• [Source document]:
• • • • •

This is where distributed tracing excels. It shows you the complete path of a request through your system, with timing information, error states, and contextual metadata.

What Is Distributed Tracing?

Distributed tracing tracks a single request as it flows through multiple services. Each service records spans—timed operations—that capture what work was performed and how long it took.

A trace is a tree of spans representing the full request path:

Trace: Checkout Request (total: 347ms)
├─ order-service: CreateOrder (203ms)
│  ├─ inventory-service: ReserveItems (45ms)
│  ├─ payment-service: ProcessPayment (150ms) [ERROR: timeout]
│  │  └─ payment-gateway: Charge (timeout after 120ms)
│  └─ notification-service: SendConfirmation (8ms)
└─ shipping-service: ScheduleDelivery (skipped due to error)

Now the problem is obvious: the payment gateway timed out, causing the entire checkout to fail. You can see exactly where the 347ms was spent and which operations succeeded or failed.

• • • • •

• [Records provided]:
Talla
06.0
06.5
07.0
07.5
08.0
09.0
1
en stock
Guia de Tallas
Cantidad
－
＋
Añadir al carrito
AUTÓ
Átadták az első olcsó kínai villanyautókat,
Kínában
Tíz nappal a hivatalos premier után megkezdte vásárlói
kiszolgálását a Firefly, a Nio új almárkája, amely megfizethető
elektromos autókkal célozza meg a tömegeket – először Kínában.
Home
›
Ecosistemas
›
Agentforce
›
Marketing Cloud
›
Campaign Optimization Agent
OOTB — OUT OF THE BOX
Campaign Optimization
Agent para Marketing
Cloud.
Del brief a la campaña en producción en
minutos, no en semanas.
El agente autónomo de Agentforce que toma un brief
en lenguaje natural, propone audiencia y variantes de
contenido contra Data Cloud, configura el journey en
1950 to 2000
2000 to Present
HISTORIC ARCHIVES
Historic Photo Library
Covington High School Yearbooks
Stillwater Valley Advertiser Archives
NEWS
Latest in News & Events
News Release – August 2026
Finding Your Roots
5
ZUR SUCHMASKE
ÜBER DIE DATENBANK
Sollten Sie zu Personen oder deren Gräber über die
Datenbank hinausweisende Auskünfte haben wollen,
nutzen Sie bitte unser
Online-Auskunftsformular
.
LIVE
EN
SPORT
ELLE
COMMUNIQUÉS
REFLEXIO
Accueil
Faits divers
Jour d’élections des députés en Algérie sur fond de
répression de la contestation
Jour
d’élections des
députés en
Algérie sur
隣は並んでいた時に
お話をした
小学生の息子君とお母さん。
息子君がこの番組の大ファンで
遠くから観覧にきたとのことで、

• • • • •

• [Activities]:
#1 Repeat the part of the distributed tracing text that starts with "Trace: Checkout Request" and goes on through "(timeout after 120ms)", word for word.
#2 Reproduce the records word for word, starting with their first line and going on through the line that contains "minutos, no en semanas.".
The records are unrelated to the text about distributed tracing.

• [Responses to the exercise]:
#1
Trace: Checkout Request (total: 347ms)
├─ order-service: CreateOrder (203ms)
│  ├─ inventory-service: ReserveItems (45ms)
│  ├─ payment-service: ProcessPayment (150ms) [ERROR: timeout]
│  │  └─ payment-gateway: Charge (timeout after 120ms)

#2
Talla
06.0
06.5
07.0
07.5
08.0
09.0
1
en stock
Guia de Tallas
Cantidad
－
＋
Añadir al carrito
AUTÓ
Átadták az első olcsó kínai villanyautókat,
Kínában
Tíz nappal a hivatalos premier után megkezdte vásárlói
kiszolgálását a Firefly, a Nio új almárkája, amely megfizethető
elektromos autókkal célozza meg a tömegeket – először Kínában.
Home
›
Ecosistemas
›
Agentforce
›
Marketing Cloud
›
Campaign Optimization Agent
OOTB — OUT OF THE BOX
Campaign Optimization
Agent para Marketing
Cloud.
Del brief a la campaña en producción en
minutos, no en semanas.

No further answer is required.